I was told their test default is still AA and Bp1 and P2. They do have 2 tests available using M3. One of which is a version of SC3 by "special request.". They do not advertise this on their site, and it is not listed on their printable order form, but they state it is an option on their on-line order portal. It is identified as SC3M. If you didn't order on-line, then I say WTH?


----------



## RichS (Jan 28, 2019)

Very strange. I looked at their Interpreting Soil Analysis handbook https://midwestlabs.com/wp-content/uploads/2017/01/Interpreting-Soil-Analysis-Web.pdf and it does look completely different - Bray 1 and 2 Phosporous, heading of "Neutral Ammonium AA" above the main nutrients, DTPA for all of the micros - as you described.

I tried the "copy to begin a new order" on their portal and it pre-filled "S1A PACKAGE" and " S3M ". The site lists "S3" and "S3 Complete", but the order form has "S3C Package", S3M, and "S3CM". I'm guessing the M is for M3 - somehow I ended up with that. But the S1A seems pretty standard. Maybe getting the M3 version of S3 just defaulted everything to M3. The conflicting values and wording from the list of tests to the order form is certainly confusing.

But I'm glad I ended up with M3 to be comparable with other labs.


----------



## Ridgerunner (May 16, 2017)

S3C and S3CM. I transposed them&#128543;. The S3M must be the other M3 test they told me that they offered and, yes, they said M=Melich III.


----------



## ken-n-nancy (Jul 25, 2017)

RichS said:


> I almost forgot - I also wanted to address the question of sampling at the 3-4" depth vs. the full 0-4" depth. See the comparison table and results of those from Logan at the bottom. I have a few years of 3-4" results from them, so wanted to have some way to correlate results over time.
> 
> 
> 
> ...


Thanks for posting the 0-4" and 3-4" comparisons. That's something I've wanted to investigate, but never felt strongly enough to invest the money on testing both ways.

The results are actually close enough that it doesn't seem that it makes a huge difference -- seems to me that basing one's applications from either would result in quite similar treatment plans.

It makes sense that the P would be higher in the 0-4 sample than the 3-4 sample. Phosphorus isn't particularly mobile in the soil and P is being regularly introduced at the surface in the form of mulched grass, mulched leaves, etc.

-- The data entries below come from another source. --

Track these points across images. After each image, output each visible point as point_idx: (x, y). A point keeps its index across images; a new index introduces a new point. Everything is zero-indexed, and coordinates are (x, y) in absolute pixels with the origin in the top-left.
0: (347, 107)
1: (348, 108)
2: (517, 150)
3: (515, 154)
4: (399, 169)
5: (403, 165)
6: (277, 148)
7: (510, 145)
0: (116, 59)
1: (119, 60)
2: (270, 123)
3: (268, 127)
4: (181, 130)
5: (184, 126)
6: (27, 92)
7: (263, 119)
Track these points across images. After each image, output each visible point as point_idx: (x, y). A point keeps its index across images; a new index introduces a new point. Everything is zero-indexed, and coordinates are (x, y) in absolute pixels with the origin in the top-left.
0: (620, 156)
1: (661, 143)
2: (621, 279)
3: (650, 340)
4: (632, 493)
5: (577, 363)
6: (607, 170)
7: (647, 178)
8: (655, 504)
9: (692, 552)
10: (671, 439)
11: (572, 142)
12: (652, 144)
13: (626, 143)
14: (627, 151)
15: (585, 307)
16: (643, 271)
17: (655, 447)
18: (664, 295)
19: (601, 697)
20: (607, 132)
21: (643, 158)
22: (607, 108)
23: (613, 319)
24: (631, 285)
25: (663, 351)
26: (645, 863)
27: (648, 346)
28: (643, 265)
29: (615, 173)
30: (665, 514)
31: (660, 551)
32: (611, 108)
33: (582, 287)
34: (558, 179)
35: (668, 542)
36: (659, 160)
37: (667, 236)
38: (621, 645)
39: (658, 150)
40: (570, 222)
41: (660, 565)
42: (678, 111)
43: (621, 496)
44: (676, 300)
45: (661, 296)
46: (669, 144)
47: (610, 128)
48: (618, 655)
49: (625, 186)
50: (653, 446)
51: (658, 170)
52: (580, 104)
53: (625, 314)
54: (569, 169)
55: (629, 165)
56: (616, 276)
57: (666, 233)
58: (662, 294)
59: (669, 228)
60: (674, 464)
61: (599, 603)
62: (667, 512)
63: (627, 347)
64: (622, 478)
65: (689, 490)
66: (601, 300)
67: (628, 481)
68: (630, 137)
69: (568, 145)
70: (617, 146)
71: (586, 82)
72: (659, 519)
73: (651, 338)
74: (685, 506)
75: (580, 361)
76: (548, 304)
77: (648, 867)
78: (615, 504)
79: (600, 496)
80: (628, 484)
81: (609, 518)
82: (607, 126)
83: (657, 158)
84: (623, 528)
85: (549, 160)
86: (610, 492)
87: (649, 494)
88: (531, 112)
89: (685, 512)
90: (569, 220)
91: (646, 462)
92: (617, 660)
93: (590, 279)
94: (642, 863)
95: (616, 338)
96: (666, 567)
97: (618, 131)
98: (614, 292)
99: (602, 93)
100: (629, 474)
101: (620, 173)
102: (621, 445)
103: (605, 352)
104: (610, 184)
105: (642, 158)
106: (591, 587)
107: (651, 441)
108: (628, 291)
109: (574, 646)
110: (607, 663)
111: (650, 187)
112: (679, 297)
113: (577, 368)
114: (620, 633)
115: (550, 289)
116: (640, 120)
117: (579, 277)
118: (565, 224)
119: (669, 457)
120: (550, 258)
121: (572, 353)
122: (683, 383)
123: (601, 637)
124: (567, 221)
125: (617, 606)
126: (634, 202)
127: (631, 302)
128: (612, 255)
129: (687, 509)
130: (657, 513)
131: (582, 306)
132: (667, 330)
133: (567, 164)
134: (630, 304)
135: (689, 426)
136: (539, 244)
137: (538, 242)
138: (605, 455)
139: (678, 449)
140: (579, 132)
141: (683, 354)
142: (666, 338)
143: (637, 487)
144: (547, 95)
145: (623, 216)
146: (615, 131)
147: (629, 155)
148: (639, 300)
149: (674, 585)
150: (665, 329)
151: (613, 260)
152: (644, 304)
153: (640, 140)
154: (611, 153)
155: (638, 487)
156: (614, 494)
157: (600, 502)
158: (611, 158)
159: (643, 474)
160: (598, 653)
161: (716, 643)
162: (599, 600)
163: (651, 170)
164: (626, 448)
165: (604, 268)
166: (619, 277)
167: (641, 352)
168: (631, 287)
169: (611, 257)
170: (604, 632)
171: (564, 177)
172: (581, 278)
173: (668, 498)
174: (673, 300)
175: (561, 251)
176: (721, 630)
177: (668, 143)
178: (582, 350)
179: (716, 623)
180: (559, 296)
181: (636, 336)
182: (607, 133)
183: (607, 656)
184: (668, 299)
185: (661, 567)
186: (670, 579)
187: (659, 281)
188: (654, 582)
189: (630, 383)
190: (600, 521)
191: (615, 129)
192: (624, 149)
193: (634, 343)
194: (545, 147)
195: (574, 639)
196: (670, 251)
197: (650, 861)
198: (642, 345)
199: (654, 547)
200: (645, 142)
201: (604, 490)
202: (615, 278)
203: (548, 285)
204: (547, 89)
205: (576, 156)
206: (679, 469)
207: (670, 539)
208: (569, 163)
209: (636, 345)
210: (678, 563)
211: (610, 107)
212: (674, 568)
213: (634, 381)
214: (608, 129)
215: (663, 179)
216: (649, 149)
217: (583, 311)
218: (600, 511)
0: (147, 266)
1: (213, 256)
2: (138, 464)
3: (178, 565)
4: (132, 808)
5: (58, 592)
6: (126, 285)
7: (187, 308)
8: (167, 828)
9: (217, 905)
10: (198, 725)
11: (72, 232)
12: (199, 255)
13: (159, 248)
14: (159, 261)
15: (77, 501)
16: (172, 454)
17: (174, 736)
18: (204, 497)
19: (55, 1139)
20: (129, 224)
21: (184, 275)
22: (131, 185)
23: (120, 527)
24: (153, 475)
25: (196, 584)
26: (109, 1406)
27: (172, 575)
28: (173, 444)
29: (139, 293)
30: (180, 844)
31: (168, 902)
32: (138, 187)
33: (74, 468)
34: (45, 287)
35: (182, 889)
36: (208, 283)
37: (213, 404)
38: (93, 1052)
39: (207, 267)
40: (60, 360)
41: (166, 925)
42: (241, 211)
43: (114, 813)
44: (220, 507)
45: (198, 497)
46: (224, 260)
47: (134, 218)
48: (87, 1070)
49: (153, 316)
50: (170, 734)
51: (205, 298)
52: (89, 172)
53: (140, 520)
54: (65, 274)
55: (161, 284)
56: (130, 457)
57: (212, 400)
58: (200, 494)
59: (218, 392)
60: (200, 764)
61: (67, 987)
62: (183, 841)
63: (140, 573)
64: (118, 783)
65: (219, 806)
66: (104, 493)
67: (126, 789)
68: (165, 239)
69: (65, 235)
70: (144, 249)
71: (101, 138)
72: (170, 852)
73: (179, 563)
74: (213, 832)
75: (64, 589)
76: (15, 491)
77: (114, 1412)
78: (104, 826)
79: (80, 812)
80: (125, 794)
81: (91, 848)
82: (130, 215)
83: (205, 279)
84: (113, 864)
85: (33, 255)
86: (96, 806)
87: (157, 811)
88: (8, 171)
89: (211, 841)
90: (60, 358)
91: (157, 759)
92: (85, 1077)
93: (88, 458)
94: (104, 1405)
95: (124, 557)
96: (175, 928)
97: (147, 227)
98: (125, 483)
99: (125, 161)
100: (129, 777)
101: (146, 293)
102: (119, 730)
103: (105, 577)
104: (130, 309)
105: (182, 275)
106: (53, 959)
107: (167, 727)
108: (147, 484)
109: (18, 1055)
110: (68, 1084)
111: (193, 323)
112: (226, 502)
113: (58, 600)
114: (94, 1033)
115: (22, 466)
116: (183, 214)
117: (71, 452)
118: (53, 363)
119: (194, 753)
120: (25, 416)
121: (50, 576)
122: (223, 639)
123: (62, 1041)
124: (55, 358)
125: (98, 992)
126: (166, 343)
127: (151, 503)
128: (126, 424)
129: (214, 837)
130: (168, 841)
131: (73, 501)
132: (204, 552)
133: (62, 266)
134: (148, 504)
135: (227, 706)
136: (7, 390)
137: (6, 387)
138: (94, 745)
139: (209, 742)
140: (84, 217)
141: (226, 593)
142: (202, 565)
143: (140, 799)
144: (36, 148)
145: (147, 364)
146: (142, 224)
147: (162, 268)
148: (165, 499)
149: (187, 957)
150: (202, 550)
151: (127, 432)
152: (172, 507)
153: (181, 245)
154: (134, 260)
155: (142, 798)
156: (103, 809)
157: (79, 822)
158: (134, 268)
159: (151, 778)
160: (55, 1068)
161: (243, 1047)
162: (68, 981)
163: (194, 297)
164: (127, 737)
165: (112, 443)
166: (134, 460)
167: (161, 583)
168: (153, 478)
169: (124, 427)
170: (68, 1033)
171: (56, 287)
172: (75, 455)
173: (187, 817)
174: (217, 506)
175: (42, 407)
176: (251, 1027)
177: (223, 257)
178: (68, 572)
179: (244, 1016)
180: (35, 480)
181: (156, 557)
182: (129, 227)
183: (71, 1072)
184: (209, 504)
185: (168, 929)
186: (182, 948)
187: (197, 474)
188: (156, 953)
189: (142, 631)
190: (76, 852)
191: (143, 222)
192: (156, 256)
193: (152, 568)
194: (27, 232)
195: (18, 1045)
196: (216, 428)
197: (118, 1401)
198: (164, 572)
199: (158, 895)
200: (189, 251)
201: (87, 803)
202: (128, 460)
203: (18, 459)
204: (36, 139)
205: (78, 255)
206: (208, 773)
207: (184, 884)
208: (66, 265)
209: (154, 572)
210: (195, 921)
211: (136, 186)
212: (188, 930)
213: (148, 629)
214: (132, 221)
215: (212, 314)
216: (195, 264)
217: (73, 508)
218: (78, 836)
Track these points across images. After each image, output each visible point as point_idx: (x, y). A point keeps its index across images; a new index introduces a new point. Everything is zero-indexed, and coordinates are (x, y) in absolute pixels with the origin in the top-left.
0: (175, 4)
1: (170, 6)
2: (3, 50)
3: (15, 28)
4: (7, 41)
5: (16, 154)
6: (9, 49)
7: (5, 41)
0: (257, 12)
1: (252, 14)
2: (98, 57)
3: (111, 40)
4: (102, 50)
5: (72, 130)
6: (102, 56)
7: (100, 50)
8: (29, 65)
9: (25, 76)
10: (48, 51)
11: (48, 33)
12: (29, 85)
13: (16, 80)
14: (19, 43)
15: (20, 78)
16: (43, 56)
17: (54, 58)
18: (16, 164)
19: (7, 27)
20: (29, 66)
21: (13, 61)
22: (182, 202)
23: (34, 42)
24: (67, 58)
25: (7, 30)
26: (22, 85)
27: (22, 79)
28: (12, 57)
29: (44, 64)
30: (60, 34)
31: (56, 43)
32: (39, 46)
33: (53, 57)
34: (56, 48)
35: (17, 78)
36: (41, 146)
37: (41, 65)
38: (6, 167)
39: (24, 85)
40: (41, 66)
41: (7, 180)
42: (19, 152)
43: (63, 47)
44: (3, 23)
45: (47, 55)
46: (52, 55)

None of the other differences between the test seem like they would cause markedly different treatment

Have you been regularly applying potassium (via sulfate of potash) in recent years? That might help explain why the potassium is higher in the 0-4 sample than the 3-4 sample. (That was a finding that I didn't expect.)

Personally, I like the fact that gathering one's sample from 3-4 inches (instead of 0-4 inches) bypasses some of the potential issue of having one's test results affected by materials that are just at the surface, such as recent fertilizer applications.

Thanks for sharing!


----------